As for behavioral economics, I get my students to read Danny Kahneman's Nobel prize lecture. For more technical detail, there's a volume of papers Danny edited just before that with Tom Gilovich and Dale Griffin [770], or the pop science book ‘Thinking, Fast and Slow’ that he wrote afterwards [1007]. An alternative view, which gives the whole history of behavioral economics, is Dick Thaler's ‘Misbehaving: The Making of Behavioural Economics’ [1877]. For the applications of this theory in government and elsewhere, the standard reference is Dick Thaler and Cass Sunnstein's ‘Nudge’ [1879]. Dick's later second thoughts about ‘Sludge’ are at [1878].

For a detailed history of passwords and related mechanisms, as well as many empirical results and an analysis of statistical techniques for measuring both guessability and recall, I strongly recommend Joe Bonneau's thesis [290], a number of whose chapters ended up as papers I cited above.

Finally, if you're interested in the dark side, ‘The Manipulation of Human Behavior’ by Albert Biderman and Herb Zimmer reports experiments on interrogation carried out after the Korean War with US Government funding [240]. Known as the Torturer's Bible, it describes the relative effectiveness of sensory deprivation, drugs, hypnosis, social pressure and so on when interrogating and brainwashing prisoners. As for the polygraph and other deception-detection techniques used nowadays, the standard reference is by Aldert Vrij [1974].

Notes

  1. 1   The story is told in detail in chapter 9 of the second edition of this book, available free online.
  2. 2   Very occasionally, a customer can confuse the bank; a 2019 innovation was the ‘callhammer’ attack, where someone phones up repeatedly to ‘correct’ the spelling of ‘his name’ and changes it one character at a time into another one.
  3. 3   Our university's auditors wrote in their annual report for three years in a row that we should have monthly enforced password change, but couldn't provide any evidence to support this and weren't even aware that their policy came ultimately from NIST. Unimpressed, we asked the chair of our Audit Committee to appoint a new lot of auditors, and eventually that happened.
  4. 4   NIST SP 800-63-3
  5. 5   This was done to undermine an argument by then FBI Director James Comey that the iPhone was unhackable and so Apple should be ordered to produce an operating system upgrade that created a backdoor; see section 26.2.7.4.
  6. 6   Government attempts to set up single sign-on for public services have been less successful, with the UK ‘Verify’ program due to be shuttered in 2020 [1394]. There have been many problems around attempts to entrench government's role in identity assurance, which I'll discuss further in the chapter on biometrics, and which spill over into issues from online services to the security of elections.
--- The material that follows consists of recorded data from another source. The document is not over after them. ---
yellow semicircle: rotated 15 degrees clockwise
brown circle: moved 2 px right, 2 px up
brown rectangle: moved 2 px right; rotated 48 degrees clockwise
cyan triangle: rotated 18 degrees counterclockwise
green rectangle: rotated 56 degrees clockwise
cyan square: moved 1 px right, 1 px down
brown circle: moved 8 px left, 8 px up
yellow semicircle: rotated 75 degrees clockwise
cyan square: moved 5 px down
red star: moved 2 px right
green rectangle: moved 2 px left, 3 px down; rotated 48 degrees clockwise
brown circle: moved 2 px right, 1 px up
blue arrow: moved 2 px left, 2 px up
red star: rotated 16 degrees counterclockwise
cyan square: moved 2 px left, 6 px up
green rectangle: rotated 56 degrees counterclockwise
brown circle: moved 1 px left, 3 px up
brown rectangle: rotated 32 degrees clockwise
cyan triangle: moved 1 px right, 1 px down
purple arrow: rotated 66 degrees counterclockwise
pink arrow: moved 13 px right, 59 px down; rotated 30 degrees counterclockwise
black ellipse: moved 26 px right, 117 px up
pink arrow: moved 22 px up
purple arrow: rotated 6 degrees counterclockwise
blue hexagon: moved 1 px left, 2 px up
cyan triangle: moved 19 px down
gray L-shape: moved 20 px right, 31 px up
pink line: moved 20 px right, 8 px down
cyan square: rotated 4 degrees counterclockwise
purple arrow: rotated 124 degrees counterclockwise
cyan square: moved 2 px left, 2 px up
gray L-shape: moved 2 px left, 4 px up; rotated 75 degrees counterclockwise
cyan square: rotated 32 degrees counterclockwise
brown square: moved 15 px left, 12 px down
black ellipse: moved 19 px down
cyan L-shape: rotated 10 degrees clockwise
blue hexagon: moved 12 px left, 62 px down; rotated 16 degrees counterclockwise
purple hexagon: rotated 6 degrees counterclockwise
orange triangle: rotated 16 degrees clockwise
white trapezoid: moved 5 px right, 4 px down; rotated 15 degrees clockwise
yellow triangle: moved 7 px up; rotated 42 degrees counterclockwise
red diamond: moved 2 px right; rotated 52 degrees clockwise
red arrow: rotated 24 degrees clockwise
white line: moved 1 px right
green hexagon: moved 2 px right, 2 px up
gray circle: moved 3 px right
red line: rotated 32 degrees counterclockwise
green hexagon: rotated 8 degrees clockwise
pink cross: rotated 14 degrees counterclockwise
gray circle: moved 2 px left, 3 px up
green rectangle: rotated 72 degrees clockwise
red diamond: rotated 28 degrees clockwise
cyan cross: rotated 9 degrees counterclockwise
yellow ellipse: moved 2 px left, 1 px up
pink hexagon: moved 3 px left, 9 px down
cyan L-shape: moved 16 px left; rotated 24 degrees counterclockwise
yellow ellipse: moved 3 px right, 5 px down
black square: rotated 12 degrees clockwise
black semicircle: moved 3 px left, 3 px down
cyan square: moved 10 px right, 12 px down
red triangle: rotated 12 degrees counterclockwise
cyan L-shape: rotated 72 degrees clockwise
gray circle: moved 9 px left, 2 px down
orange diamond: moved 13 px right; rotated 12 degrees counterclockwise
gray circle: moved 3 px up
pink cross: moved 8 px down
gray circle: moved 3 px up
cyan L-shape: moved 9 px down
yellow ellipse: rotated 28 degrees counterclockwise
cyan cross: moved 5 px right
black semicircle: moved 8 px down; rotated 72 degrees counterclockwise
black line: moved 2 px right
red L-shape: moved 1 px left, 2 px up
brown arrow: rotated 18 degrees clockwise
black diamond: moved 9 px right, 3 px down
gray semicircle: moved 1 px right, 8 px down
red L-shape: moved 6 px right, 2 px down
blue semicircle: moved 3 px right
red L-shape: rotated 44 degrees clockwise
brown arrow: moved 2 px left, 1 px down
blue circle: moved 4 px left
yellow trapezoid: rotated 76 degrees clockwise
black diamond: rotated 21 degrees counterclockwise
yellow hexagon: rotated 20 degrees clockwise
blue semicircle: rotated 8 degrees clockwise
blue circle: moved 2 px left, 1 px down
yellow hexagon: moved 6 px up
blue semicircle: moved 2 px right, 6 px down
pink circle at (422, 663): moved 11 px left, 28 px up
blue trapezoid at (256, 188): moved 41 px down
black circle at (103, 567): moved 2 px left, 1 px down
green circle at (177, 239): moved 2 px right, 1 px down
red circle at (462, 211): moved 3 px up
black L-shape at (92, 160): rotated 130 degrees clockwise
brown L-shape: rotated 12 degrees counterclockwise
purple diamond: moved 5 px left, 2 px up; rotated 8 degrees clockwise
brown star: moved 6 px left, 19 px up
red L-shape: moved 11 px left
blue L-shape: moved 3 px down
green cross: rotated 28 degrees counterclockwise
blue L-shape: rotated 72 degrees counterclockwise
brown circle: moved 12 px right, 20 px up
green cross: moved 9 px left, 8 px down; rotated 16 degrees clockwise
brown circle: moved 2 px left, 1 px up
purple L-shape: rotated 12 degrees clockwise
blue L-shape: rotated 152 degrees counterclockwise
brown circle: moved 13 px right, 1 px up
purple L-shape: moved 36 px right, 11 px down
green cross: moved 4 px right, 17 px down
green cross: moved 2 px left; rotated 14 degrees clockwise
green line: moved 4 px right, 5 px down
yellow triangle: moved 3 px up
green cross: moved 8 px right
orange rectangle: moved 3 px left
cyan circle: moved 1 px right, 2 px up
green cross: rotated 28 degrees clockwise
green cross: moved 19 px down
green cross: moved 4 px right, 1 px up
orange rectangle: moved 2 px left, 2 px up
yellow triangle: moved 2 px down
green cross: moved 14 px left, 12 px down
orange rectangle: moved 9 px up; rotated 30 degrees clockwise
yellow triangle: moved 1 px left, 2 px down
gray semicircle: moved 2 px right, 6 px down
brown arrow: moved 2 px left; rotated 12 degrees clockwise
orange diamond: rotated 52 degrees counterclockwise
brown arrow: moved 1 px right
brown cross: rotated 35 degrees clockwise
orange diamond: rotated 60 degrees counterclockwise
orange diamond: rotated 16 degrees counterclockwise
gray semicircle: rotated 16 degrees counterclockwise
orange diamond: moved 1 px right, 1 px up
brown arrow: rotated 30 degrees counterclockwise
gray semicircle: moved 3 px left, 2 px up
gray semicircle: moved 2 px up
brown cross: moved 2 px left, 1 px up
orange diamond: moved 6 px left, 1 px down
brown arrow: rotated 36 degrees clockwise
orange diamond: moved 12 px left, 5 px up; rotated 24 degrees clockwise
It was also hard for other private-sector firms to compete because of the network effects enjoyed by incumbents. However in 2019 Apple announced that it would provide a new, more privacy-friendly single sign-on mechanism, and use the market power of its app store to force websites to support it. Thus the quality and nature of privacy on offer is becoming a side-effect of battles fought for other motives. We'll analyse this in more depth in the chapter on economics.
  7. 7   This doesn't work for branchless banks like Monzo; but they do take a video of you when you register so that their call centre can recognise you later.
  8. 8   There's been pushback from users who see a ReCAPTCHA saying ‘click on all images containing a helicopter’ and don't want to help in military AI research. Google's own staff protested at this research too and the military program was discontinued. But other users still object to working for Google for free.
  9. 9   Full disclosure: I consult for them.